Fact 3: Consumption insurance, measured by the transmission of income shocks to consumption, significantly deteriorates along the growth process in China. This is the case for both rural and urban areas.
Once it is established that permanent income risk increased significantly over time, we estimate a time-varying parameter that measures how much of the income risk is passed through onto consumption to measure the impact of income risk on consumption. This is a nonstationary version of Blundell, Pistaferri and Preston (2008). We find that in the earlier half of our sample period (1989-1997), neither permanent nor transitory income risk affects consumption in any significant way, indicating a very high ability of Chinese households to protect their consumption stream from income fluctuations. This result is consistent with the socio-economic environment in the early 1990s, where the state ensured consumption via rationing and secure employment. In the second half of our sample period (1998-2009), the transmission of permanent income risk to consumption is significantly higher and above zero, suggesting a limited ability to smooth consumption in the face of increasing permanent income risk.
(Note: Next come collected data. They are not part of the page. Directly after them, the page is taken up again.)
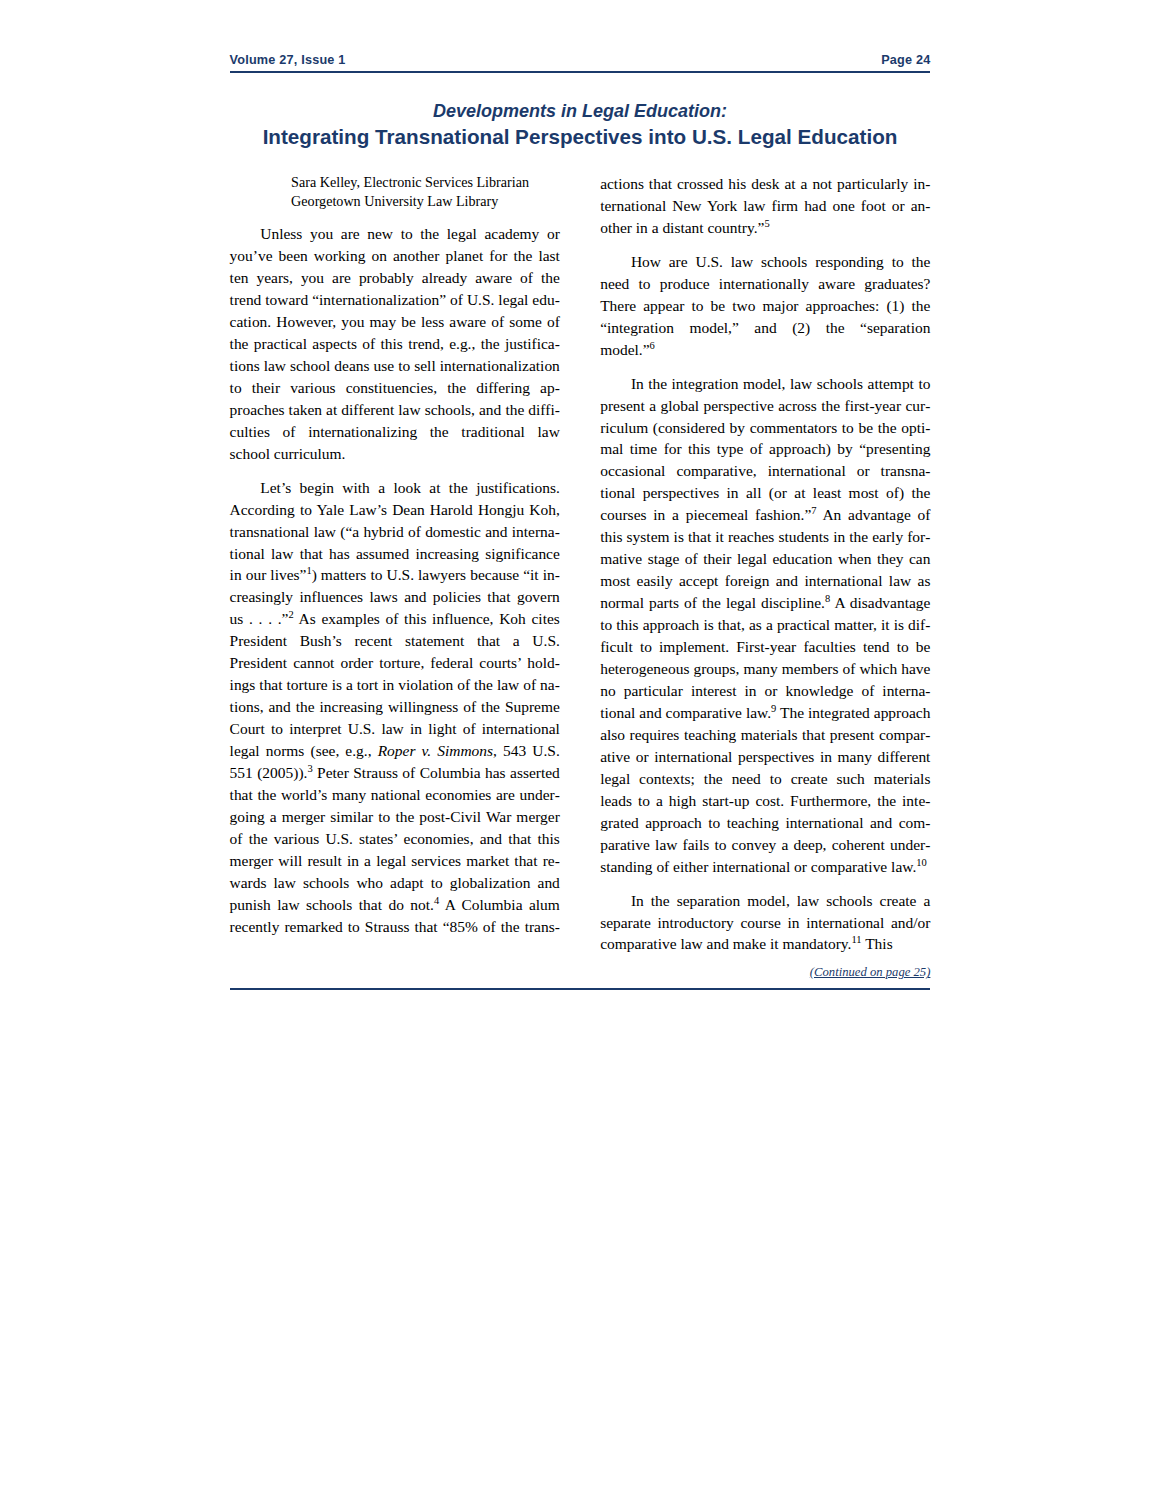Volume 27, Issue 1 Page 24
Developments in Legal Education: Integrating Transnational Perspectives into U.S. Legal Education
Sara Kelley, Electronic Services Librarian
Georgetown University Law Library
Unless you are new to the legal academy or you’ve been working on another planet for the last ten years, you are probably already aware of the trend toward “internationalization” of U.S. legal education. However, you may be less aware of some of the practical aspects of this trend, e.g., the justifications law school deans use to sell internationalization to their various constituencies, the differing approaches taken at different law schools, and the difficulties of internationalizing the traditional law school curriculum.
Let’s begin with a look at the justifications. According to Yale Law’s Dean Harold Hongju Koh, transnational law (“a hybrid of domestic and international law that has assumed increasing significance in our lives”1) matters to U.S. lawyers because “it increasingly influences laws and policies that govern us . . . .”2 As examples of this influence, Koh cites President Bush’s recent statement that a U.S. President cannot order torture, federal courts’ holdings that torture is a tort in violation of the law of nations, and the increasing willingness of the Supreme Court to interpret U.S. law in light of international legal norms (see, e.g., Roper v. Simmons, 543 U.S. 551 (2005)).3 Peter Strauss of Columbia has asserted that the world’s many national economies are undergoing a merger similar to the post-Civil War merger of the various U.S. states’ economies, and that this merger will result in a legal services market that rewards law schools who adapt to globalization and punish law schools that do not.4 A Columbia alum recently remarked to Strauss that “85% of the transactions that crossed his desk at a not particularly international New York law firm had one foot or another in a distant country.”5
How are U.S. law schools responding to the need to produce internationally aware graduates? There appear to be two major approaches: (1) the “integration model,” and (2) the “separation model.”6
In the integration model, law schools attempt to present a global perspective across the first-year curriculum (considered by commentators to be the optimal time for this type of approach) by “presenting occasional comparative, international or transnational perspectives in all (or at least most of) the courses in a piecemeal fashion.”7 An advantage of this system is that it reaches students in the early formative stage of their legal education when they can most easily accept foreign and international law as normal parts of the legal discipline.8 A disadvantage to this approach is that, as a practical matter, it is difficult to implement. First-year faculties tend to be heterogeneous groups, many members of which have no particular interest in or knowledge of international and comparative law.9 The integrated approach also requires teaching materials that present comparative or international perspectives in many different legal contexts; the need to create such materials leads to a high start-up cost. Furthermore, the integrated approach to teaching international and comparative law fails to convey a deep, coherent understanding of either international or comparative law.10
In the separation model, law schools create a separate introductory course in international and/or comparative law and make it mandatory.11 This
(Continued on page 25)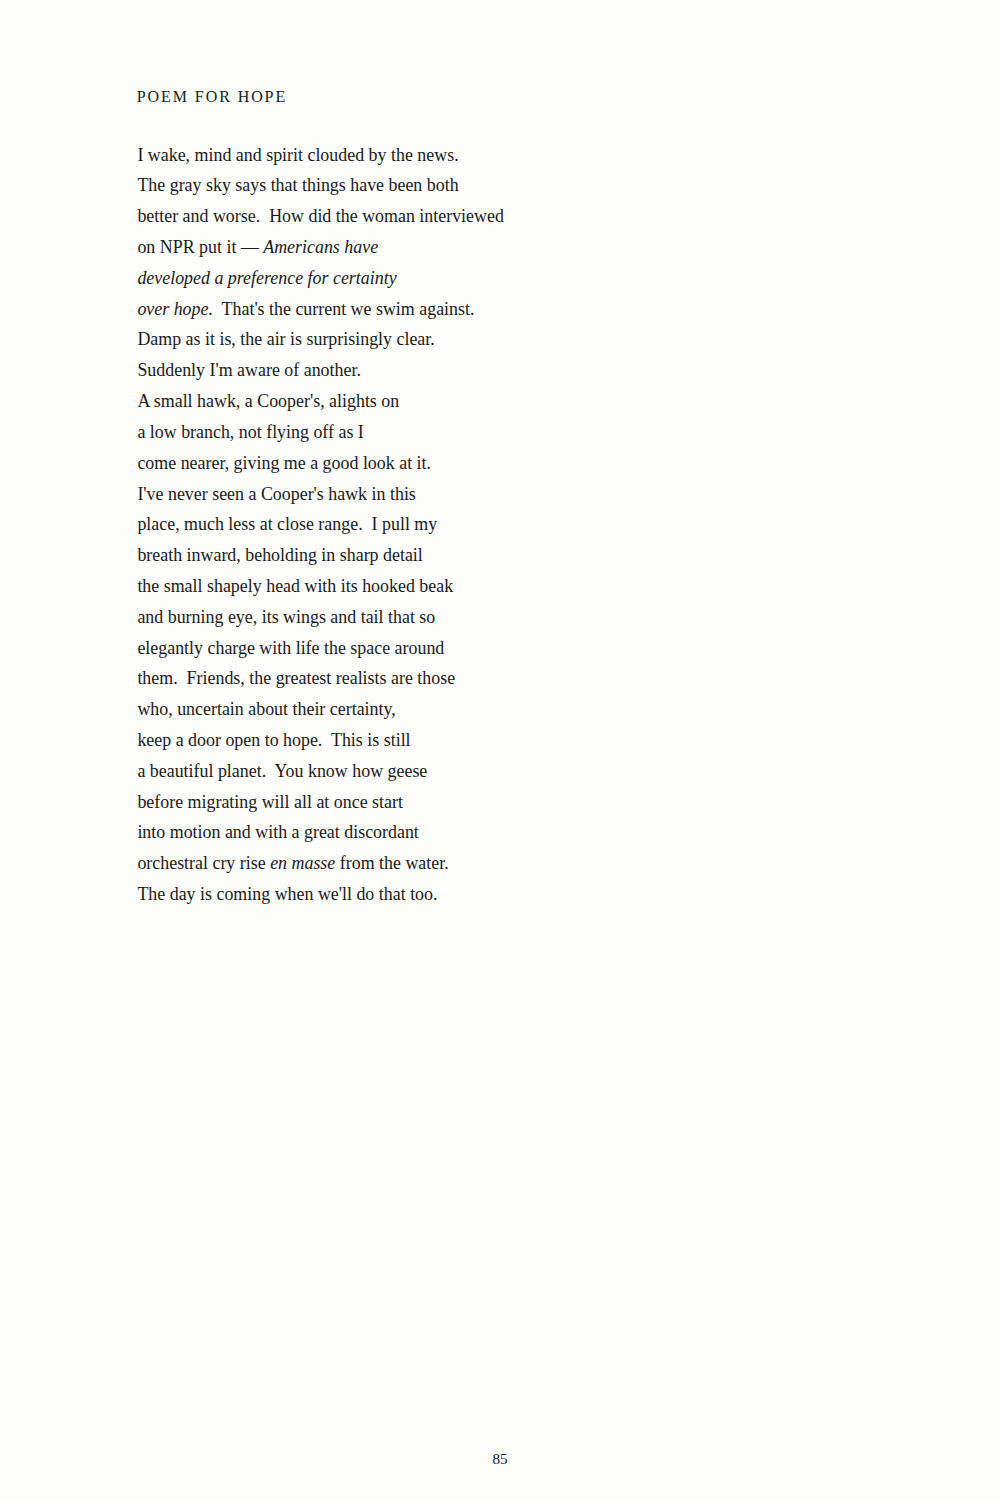Poem for Hope
I wake, mind and spirit clouded by the news. The gray sky says that things have been both better and worse. How did the woman interviewed on NPR put it — Americans have developed a preference for certainty over hope. That's the current we swim against. Damp as it is, the air is surprisingly clear. Suddenly I'm aware of another. A small hawk, a Cooper's, alights on a low branch, not flying off as I come nearer, giving me a good look at it. I've never seen a Cooper's hawk in this place, much less at close range. I pull my breath inward, beholding in sharp detail the small shapely head with its hooked beak and burning eye, its wings and tail that so elegantly charge with life the space around them. Friends, the greatest realists are those who, uncertain about their certainty, keep a door open to hope. This is still a beautiful planet. You know how geese before migrating will all at once start into motion and with a great discordant orchestral cry rise en masse from the water. The day is coming when we'll do that too.
85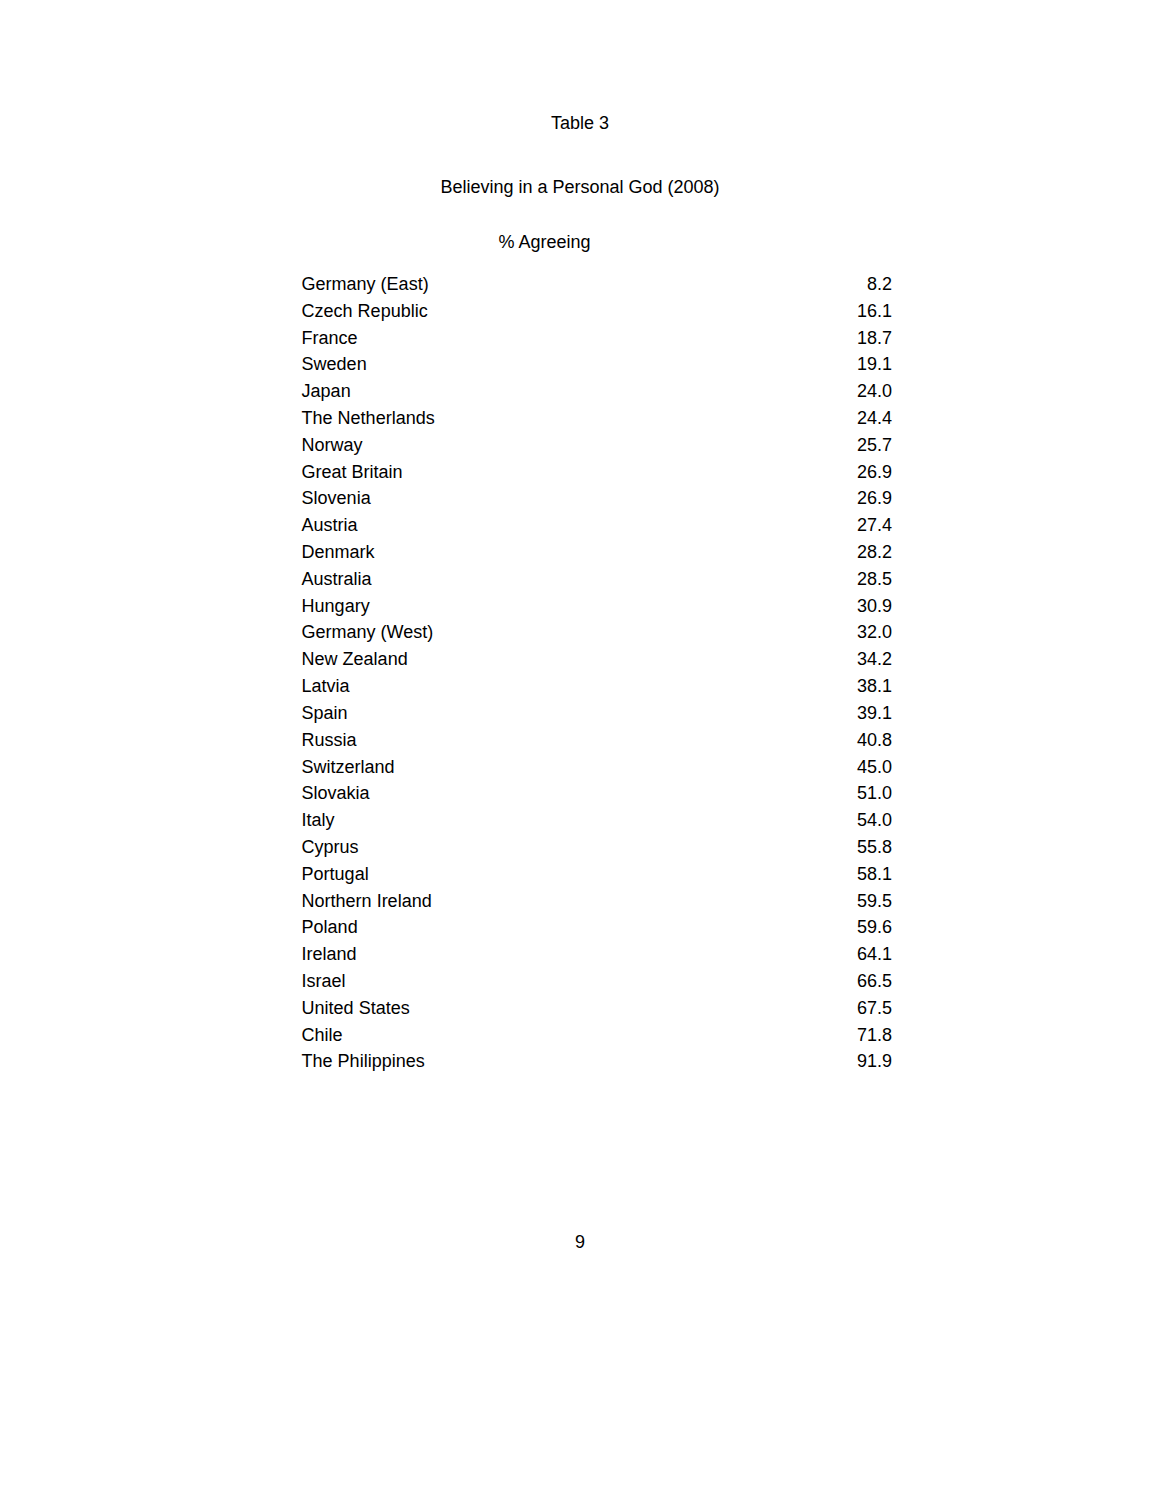Table 3
Believing in a Personal God (2008)
% Agreeing
| Germany (East) | 8.2 |
| Czech Republic | 16.1 |
| France | 18.7 |
| Sweden | 19.1 |
| Japan | 24.0 |
| The Netherlands | 24.4 |
| Norway | 25.7 |
| Great Britain | 26.9 |
| Slovenia | 26.9 |
| Austria | 27.4 |
| Denmark | 28.2 |
| Australia | 28.5 |
| Hungary | 30.9 |
| Germany (West) | 32.0 |
| New Zealand | 34.2 |
| Latvia | 38.1 |
| Spain | 39.1 |
| Russia | 40.8 |
| Switzerland | 45.0 |
| Slovakia | 51.0 |
| Italy | 54.0 |
| Cyprus | 55.8 |
| Portugal | 58.1 |
| Northern Ireland | 59.5 |
| Poland | 59.6 |
| Ireland | 64.1 |
| Israel | 66.5 |
| United States | 67.5 |
| Chile | 71.8 |
| The Philippines | 91.9 |
9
Implications for the welfare assessment of the Chinese growth process
As Chinese households’ incomes grew from 1989 to 2009, the risk environment and its impact on consumption changed dramatically as well. To the extent that higher income risk and higher transmission to consumption lead to a more volatile consumption path, there will be a negative impact on welfare. Based on Lucas (1987), we calculate the relative contributions coming from changes in average income growth, changes in income risk, and changes in the transmission onto consumption, to the overall welfare gain from China’s growth process. For rural households, the welfare cost of increased income risk and higher transmission on consumption from the 1990s to the 2000s is of a similar magnitude to the welfare gain from higher income growth over the same period. Under some realistic assumption of risk aversion, rural households would actually prefer living in the economic environment of the 1990s rather than that of the 2000s, despite more growth in the latter period! For urban households, the positive effect of income growth on welfare dominates and they would unambiguously prefer the 2000s.
Broader lessons to other developing economies
Using a long panel of Chinese household income and consumption data, we document the first direct empirical evidence of a negative relationship between consumption insurance and growth. It is an open question whether this negative relationship is more general and/or applies to other countries. Relatedly, De Magalhaes and Santaeulàlia-Llopis (forthcoming) also find a negative relationship between accumulation and insurance in some poor African countries. A more systematic analysis needs to be done to establish whether this relation holds (or changes) across time and across space. And this is important given the potential first-order implications for the welfare assessment of economic growth that we have found for China. Ultimately, if this negative relationship between growth and insurance is indeed a trade-off, we need to find the barriers that the need for consumption insurance creates for economic growth. Only then can we assess policies that can overcome those barriers. This is currently missing in the economic growth literature.
(Raül Santaeulàlia-Llopis is a research fellow at MOVE and UAB and an affiliated research professor of the Barcelona GSE; Yu Zheng is an assistant professor at the City University of Hong Kong.)